Awareness and mindset skills do help us protect ourselves from violent crime, no doubt about that. But they are also very basic, very worthwhile skills for living well — living with confidence, living with awareness, living with full knowledge of who you are and what you can do and how you fit into the world.

The decision that your life is worth defending marks an important milestone on the path to living at peace inside your own skin. Most people never consciously decide what’s worth living for, what’s worth fighting for, what’s worth dying for, but you have. It settles your mind in a way that those who have never examined that choice never will know.

The commitment to really see things that are really there — not to turn our eyes away in disgust or fear of the things we don’t understand, not to miss filling our eyes with the fragile moments of beauty, not to skim busily past the humor or the pathos of life around us — that commitment marks a big milestone on the path to full consciousness. Most people go through life half-asleep, and you just made the decision to wake up.

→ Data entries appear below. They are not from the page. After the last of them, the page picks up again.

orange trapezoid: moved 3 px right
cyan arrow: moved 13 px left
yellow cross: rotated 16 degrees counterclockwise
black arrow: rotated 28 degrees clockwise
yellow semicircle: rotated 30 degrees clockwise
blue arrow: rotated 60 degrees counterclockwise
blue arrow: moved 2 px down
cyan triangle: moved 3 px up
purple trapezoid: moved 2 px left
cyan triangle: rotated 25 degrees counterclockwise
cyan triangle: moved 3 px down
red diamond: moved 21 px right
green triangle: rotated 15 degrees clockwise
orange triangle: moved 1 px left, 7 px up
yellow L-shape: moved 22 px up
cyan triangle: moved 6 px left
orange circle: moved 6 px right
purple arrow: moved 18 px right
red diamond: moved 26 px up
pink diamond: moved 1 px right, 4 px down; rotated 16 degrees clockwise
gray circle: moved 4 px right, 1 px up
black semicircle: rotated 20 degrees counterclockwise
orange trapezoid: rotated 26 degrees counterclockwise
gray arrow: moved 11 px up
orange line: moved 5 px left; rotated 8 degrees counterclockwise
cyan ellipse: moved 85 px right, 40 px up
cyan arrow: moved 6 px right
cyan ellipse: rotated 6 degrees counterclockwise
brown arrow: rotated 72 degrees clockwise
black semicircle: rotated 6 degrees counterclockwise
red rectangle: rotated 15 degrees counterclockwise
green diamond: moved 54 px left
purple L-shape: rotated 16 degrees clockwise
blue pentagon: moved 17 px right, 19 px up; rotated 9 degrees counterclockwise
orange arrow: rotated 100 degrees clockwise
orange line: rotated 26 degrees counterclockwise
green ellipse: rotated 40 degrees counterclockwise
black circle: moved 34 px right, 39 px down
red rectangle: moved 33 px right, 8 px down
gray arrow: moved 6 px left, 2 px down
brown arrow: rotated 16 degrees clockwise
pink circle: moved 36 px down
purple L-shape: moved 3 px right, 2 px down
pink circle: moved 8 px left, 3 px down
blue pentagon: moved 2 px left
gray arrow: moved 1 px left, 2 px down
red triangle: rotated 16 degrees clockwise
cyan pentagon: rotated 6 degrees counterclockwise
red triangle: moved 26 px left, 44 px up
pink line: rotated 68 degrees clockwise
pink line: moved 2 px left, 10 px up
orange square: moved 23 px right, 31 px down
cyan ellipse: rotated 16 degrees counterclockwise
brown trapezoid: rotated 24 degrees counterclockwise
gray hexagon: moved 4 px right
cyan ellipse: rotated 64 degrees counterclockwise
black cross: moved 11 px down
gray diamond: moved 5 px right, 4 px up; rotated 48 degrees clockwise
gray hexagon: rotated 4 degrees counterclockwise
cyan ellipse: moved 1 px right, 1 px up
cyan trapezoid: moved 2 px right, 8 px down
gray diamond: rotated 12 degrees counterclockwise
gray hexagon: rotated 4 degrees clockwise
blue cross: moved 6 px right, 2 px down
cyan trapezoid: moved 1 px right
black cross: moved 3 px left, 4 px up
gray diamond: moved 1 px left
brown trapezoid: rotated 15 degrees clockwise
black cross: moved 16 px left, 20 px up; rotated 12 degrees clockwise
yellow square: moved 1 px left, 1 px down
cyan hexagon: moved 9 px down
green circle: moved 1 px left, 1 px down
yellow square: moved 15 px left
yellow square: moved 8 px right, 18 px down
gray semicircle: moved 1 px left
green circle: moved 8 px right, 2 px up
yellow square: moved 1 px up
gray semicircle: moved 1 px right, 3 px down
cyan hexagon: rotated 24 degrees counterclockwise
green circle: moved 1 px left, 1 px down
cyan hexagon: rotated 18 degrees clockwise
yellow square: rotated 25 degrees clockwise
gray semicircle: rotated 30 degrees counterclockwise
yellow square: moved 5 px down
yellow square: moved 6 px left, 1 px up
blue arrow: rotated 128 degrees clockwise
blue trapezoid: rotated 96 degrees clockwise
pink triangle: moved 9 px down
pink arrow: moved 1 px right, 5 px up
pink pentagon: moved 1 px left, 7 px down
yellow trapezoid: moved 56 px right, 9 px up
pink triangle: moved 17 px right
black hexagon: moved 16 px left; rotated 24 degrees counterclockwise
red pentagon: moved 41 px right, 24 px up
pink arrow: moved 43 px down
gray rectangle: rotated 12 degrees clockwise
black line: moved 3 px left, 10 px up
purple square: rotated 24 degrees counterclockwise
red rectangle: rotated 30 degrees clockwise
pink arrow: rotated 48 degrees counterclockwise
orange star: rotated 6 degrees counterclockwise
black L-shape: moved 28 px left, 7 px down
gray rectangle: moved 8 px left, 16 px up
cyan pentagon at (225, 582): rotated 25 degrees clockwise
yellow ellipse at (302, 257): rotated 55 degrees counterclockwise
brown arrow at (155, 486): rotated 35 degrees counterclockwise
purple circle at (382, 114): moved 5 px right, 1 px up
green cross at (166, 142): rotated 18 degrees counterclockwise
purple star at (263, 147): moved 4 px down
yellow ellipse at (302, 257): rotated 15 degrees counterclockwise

Deciding that you will act means you believe you have agency, that the things you do really matter and make a difference, that you fully own your own power and your own choices. That’s the major milestone on the path to adulthood.

Taking time to master (not just learn, but master) the skills you may need to protect yourself and the people you love — that’s turning away from posturing or posing, and turning toward full responsibility for yourself and your choices. Acquiring the physical skills teaches you something about the limits of those skills and your willingness to use them. It helps you make better and more responsible choices throughout the rest of your life.

All of these things really do make us better prepared to defend our own physical selves. But better than that, they help us fully live.